4. I'm not a social media person. I don't participate in banter blogs (I would if there was one I wanted to respond to, but there haven't been), play stupid blog games or use any other form of social media. The blog pack and its guidelines are about community, whereas I only really care about the game.

Other issues:

1. Does the blog pack work? While the pack has succeeded in its' purpose of creating a close-knit group that gets lots of page views, for me the purpose of a blog pack is to aggragate posts. Out of approximately three blogs that I currently follow with real interest (see right, subtract two) none are in the blog pack. The exclusivity of the blog pack means that it misses content I actually care about.

Building a better blog pack - one which contains all the blogs, but does not have wow 'tards - would be simple. I've even figured out how to make it so subscribing works like the Kinux pack (single item) rather than the evebloggers bundle (hundreds of subscriptions inside a folder). It's an intriguing idea, though probably not worth the effort since the final product would just be the evebloggers bundle without the non-eve shit.

So, anyway. I decided not to link myself on kinux' post. Can't be a failure if you never try, right? \o/

6 comments:

  1. Nice post, I will link you on my blog (The Life of Dead Jester)

    ReplyDelete
  2. Your last point is easily addressed. As you probably know I maintain the Active EVE Bloggers OPML, which you can either download as a file for importing into the feed reader of your choice. Or (and heres the bit which will probably interest you) subscribe to as an aggregated feed. You can find it here http://www.google.com/reader/public/atom/user%2F16180019217194786175%2Flabel%2FEVE%20Active%20Blogs.

    One feed for all active blogs, which will allow you to pick and choose the indiviual ones you want to subscribe to.

    Hope this helps

    ReplyDelete
  3. I just follow many of the blogs via www.evebloggers.com

    Alexia did a great job putting that together and much simpler that me digging through tons of blogs and other links just to see when someone has written something new.

    ReplyDelete
  4. durzo: Thanks for the link. I'll drop you one as well, though I tend to trim my links pretty aggressively on the rare occasions when I get around to it.

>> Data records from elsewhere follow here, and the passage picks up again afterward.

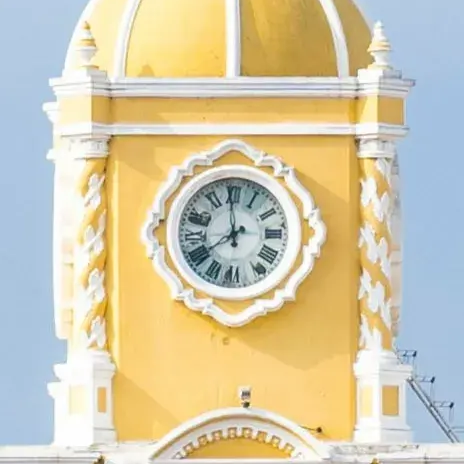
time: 7:59
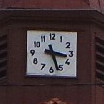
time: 3:26
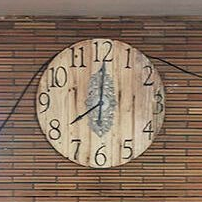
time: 8:00
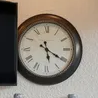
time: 5:20
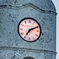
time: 7:11
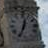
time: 12:34
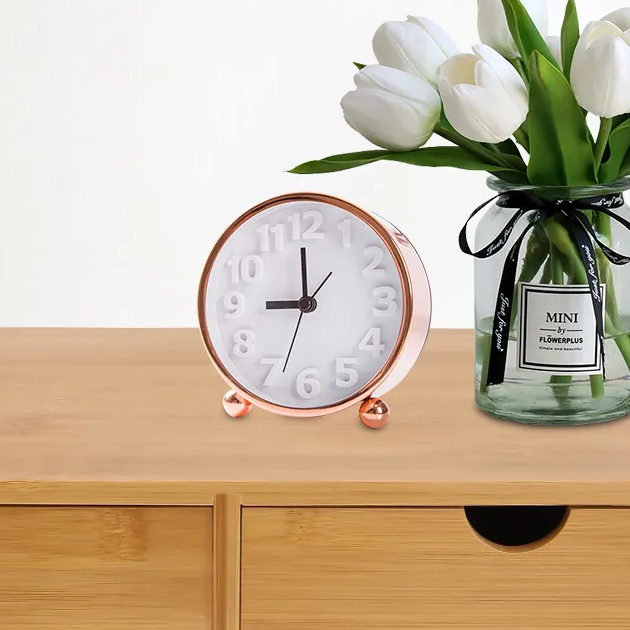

    Mandrill: That link (less the period) actually does do what I want in terms of having a single feed; I had been subscribed via http://www.google.com/reader/bundle/user%2F16180019217194786175%2Fbundle%2FEVE%20Active%20Blogs , which was a little messy.

    Peeps coming from astral's blog: I'd recommend checking the tags at right. 'screenshots' and 'content' will probably be the most interesting.

    ReplyDelete
  5. Parasoja, the pack is what you make of it. I met and got to know both Mynxee and Roc Wheiler before they became well known in EvE online. with 50 blogs in the pack now it is not hard to see different things, but what is app rent is the differences in point of view.

    I am not a very active guy on social media things but many of those are optional, so as one of the founding members included in the original 20 I can say I have seen a ton of traffic I normally would not have gotten and all in all the experience has been one I have thoroughly enjoyed.

    ReplyDelete
  6. The Eve Blog Pack was most relevant when the number of Eve blogs was miniscule and they were mostly unknown at large. Now that the number of eve blogs is over 500 the CK blog pack has less importance in my opinion.

    The biggest benefit is that it is rolled into Capsuleer which opens the blogs on it to a lot more non-blog-reading people on the go.